Top of DATA UNDER STUDY

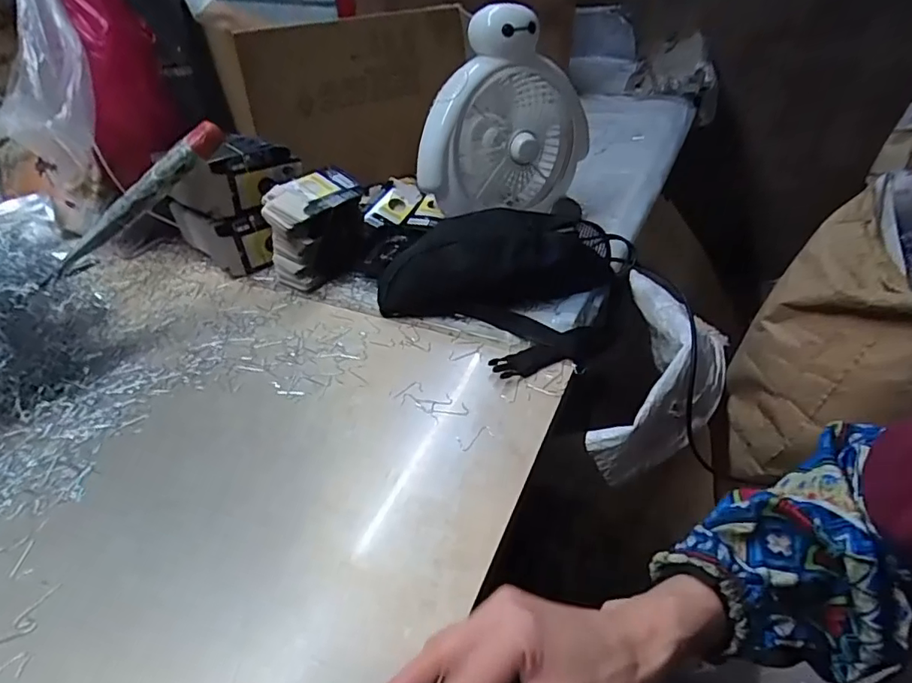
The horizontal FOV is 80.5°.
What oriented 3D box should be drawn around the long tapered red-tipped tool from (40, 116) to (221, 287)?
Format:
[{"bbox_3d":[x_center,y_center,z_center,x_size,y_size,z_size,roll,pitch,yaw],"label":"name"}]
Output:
[{"bbox_3d":[-0.311,-0.134,0.525,0.215,0.026,0.014,-41,45,2],"label":"long tapered red-tipped tool"}]

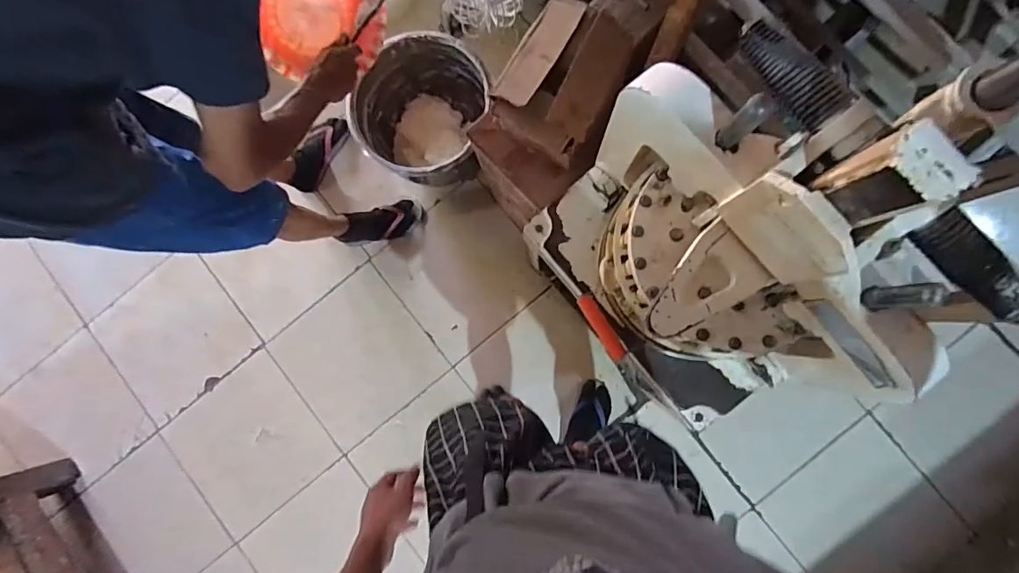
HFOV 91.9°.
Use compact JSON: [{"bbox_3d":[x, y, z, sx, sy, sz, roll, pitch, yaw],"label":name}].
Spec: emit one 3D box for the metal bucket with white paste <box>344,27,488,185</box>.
[{"bbox_3d":[-0.212,-0.436,1.302,0.304,0.293,0.337,12,87,5],"label":"metal bucket with white paste"}]

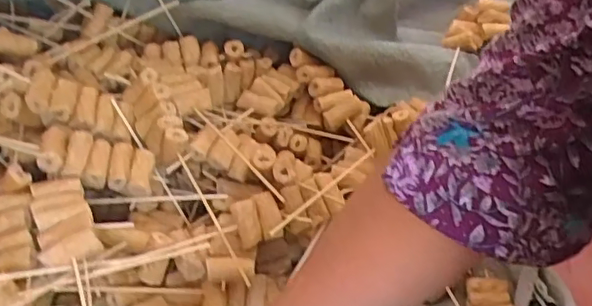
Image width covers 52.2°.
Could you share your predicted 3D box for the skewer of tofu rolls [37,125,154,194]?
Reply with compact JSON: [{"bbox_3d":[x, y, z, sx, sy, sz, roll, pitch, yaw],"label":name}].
[{"bbox_3d":[-0.162,0.004,0.497,0.087,0.026,0.041,17,32,-18],"label":"skewer of tofu rolls"}]

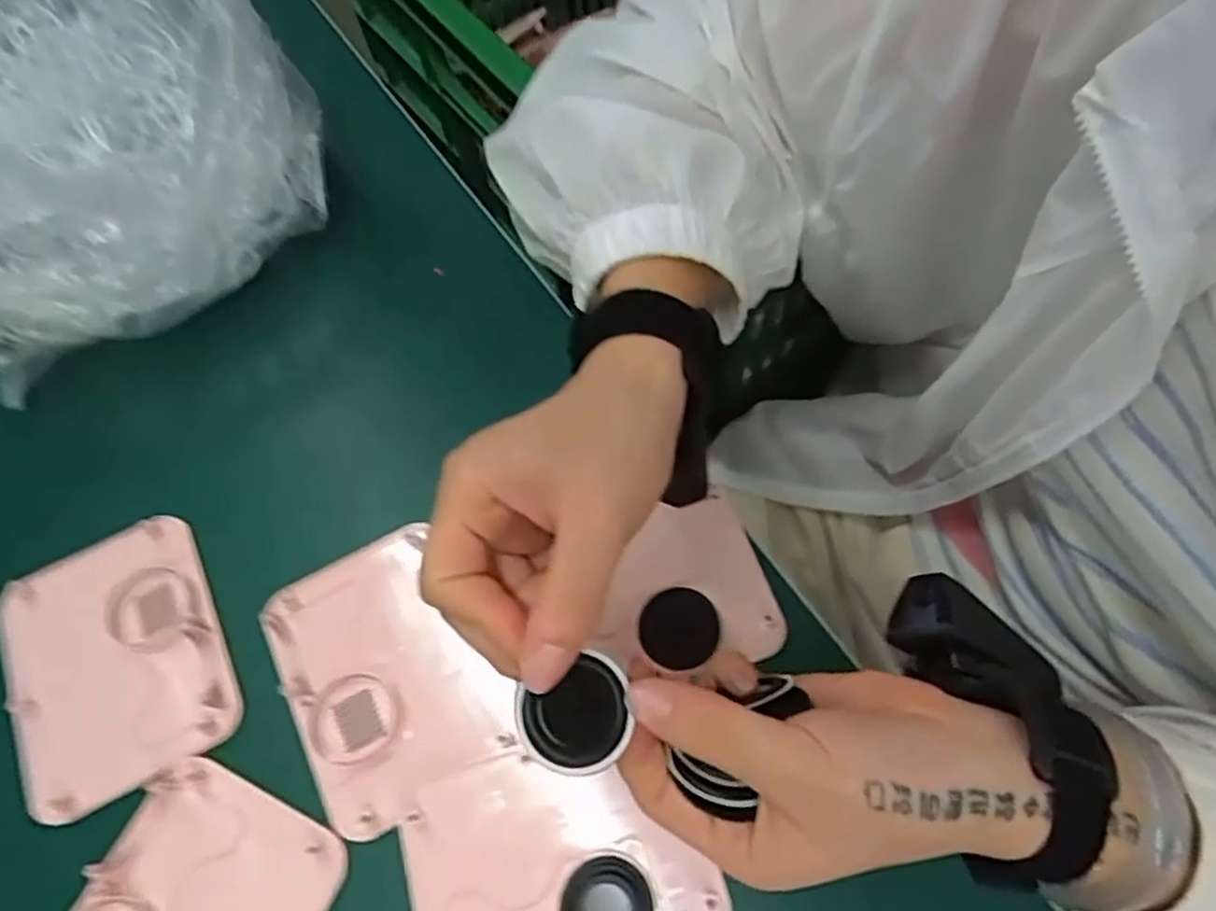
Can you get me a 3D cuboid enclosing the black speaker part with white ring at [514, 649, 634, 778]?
[{"bbox_3d":[-0.008,0.083,0.228,0.037,0.005,0.029,-23,72,-25],"label":"black speaker part with white ring"}]

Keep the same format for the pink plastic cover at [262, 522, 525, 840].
[{"bbox_3d":[-0.107,0.101,0.346,0.089,0.009,0.125,-30,66,-11],"label":"pink plastic cover"}]

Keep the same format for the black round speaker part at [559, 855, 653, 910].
[{"bbox_3d":[-0.001,0.187,0.301,0.037,0.005,0.037,-1,64,3],"label":"black round speaker part"}]

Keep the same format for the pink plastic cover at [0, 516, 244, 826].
[{"bbox_3d":[-0.241,0.097,0.355,0.094,0.009,0.123,-28,66,-10],"label":"pink plastic cover"}]

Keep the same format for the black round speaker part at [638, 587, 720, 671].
[{"bbox_3d":[0.033,0.083,0.351,0.037,0.011,0.036,-1,64,3],"label":"black round speaker part"}]

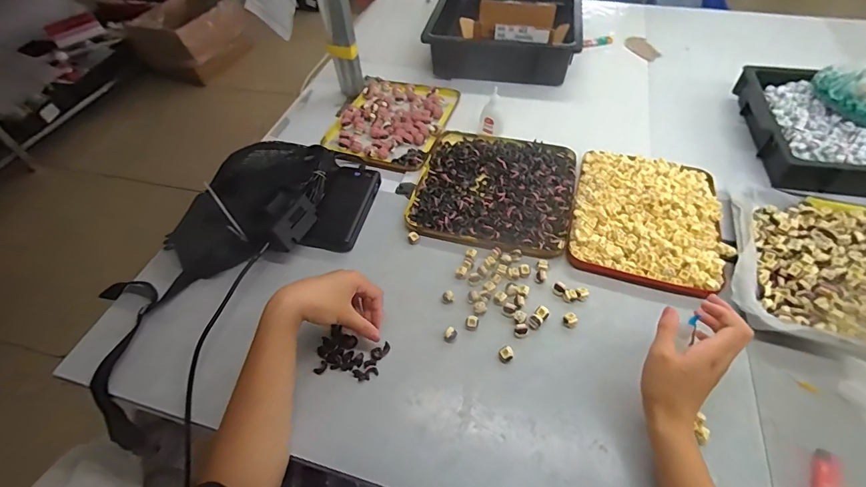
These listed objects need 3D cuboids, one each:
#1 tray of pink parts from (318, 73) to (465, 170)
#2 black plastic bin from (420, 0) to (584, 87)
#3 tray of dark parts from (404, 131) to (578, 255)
[{"bbox_3d":[-0.082,-0.240,0.793,0.212,0.017,0.259,14,53,13],"label":"tray of pink parts"},{"bbox_3d":[0.163,-0.539,0.956,0.326,0.099,0.430,9,52,9],"label":"black plastic bin"},{"bbox_3d":[0.099,-0.097,0.660,0.238,0.019,0.243,11,52,11],"label":"tray of dark parts"}]

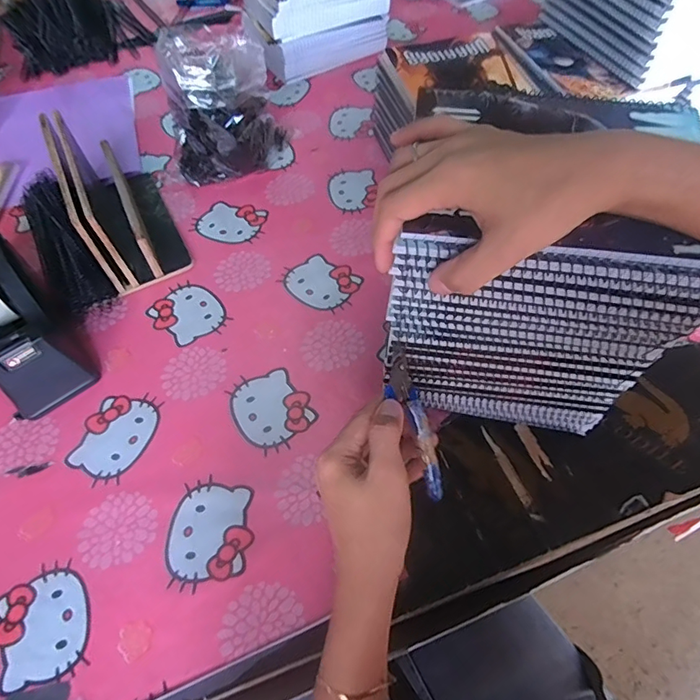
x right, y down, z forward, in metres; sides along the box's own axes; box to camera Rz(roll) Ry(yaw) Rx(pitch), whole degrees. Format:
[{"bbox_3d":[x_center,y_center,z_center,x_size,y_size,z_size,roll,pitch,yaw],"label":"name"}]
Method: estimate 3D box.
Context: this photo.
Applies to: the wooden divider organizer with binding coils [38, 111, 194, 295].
[{"bbox_3d":[-0.274,-0.185,0.562,0.092,0.117,0.206,-25,60,-13],"label":"wooden divider organizer with binding coils"}]

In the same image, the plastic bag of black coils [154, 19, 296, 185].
[{"bbox_3d":[-0.172,-0.322,0.620,0.135,0.158,0.166,14,59,10],"label":"plastic bag of black coils"}]

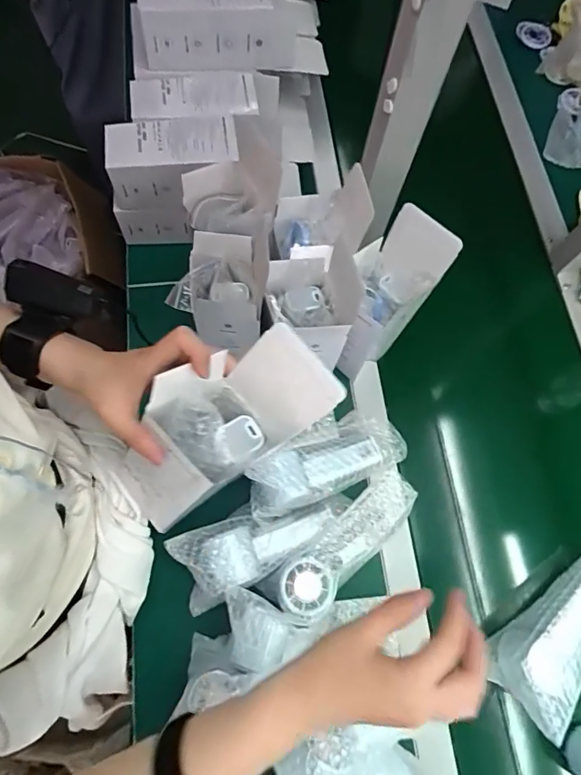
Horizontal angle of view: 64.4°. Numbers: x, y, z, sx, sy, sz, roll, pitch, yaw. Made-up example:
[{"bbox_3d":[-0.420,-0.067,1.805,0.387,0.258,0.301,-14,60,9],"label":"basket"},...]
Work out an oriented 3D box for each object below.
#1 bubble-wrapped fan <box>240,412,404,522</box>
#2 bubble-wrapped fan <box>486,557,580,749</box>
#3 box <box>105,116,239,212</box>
[{"bbox_3d":[0.044,0.089,0.560,0.202,0.054,0.078,-19,73,-21],"label":"bubble-wrapped fan"},{"bbox_3d":[0.314,0.273,0.510,0.196,0.048,0.086,-35,76,-13],"label":"bubble-wrapped fan"},{"bbox_3d":[-0.154,-0.291,0.603,0.157,0.067,0.079,-6,72,-5],"label":"box"}]

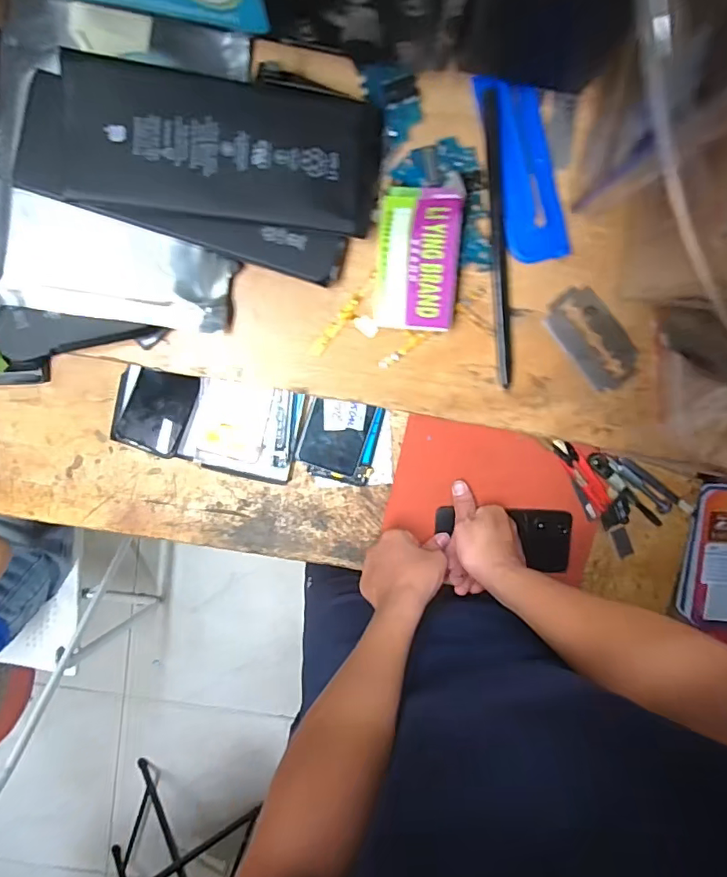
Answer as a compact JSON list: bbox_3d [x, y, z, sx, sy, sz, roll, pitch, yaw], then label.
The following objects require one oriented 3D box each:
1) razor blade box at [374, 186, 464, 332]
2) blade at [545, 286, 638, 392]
[{"bbox_3d":[0.019,-0.062,0.179,0.028,0.006,0.048,4,122,1],"label":"razor blade box"},{"bbox_3d":[0.089,-0.039,0.194,0.022,0.004,0.042,-41,97,6],"label":"blade"}]

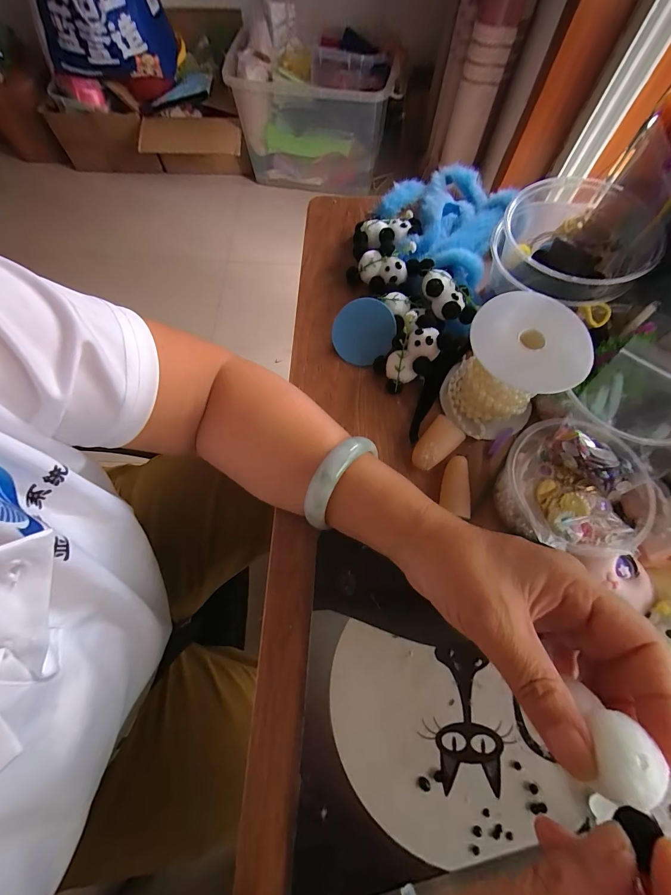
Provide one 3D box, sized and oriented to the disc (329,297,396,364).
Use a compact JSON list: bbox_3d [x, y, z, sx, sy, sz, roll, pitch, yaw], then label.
[{"bbox_3d":[0.025,-0.105,0.311,0.057,0.006,0.056,2,95,19],"label":"disc"}]

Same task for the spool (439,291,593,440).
[{"bbox_3d":[0.130,-0.058,0.266,0.073,0.087,0.073,0,71,0],"label":"spool"}]

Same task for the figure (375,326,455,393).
[{"bbox_3d":[0.066,-0.079,0.297,0.052,0.042,0.038,-30,73,-10],"label":"figure"}]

Bottom of DATA UNDER STUDY

* [PROBLEM DETAILS]:
In the records above, find the line containing "Same task for the spool (439,291,593,440)."; please retype it and every line after it through the last line, exactly and with nothing else.

* [WRITTEN SOLUTION]:
Same task for the spool (439,291,593,440).
[{"bbox_3d":[0.130,-0.058,0.266,0.073,0.087,0.073,0,71,0],"label":"spool"}]

Same task for the figure (375,326,455,393).
[{"bbox_3d":[0.066,-0.079,0.297,0.052,0.042,0.038,-30,73,-10],"label":"figure"}]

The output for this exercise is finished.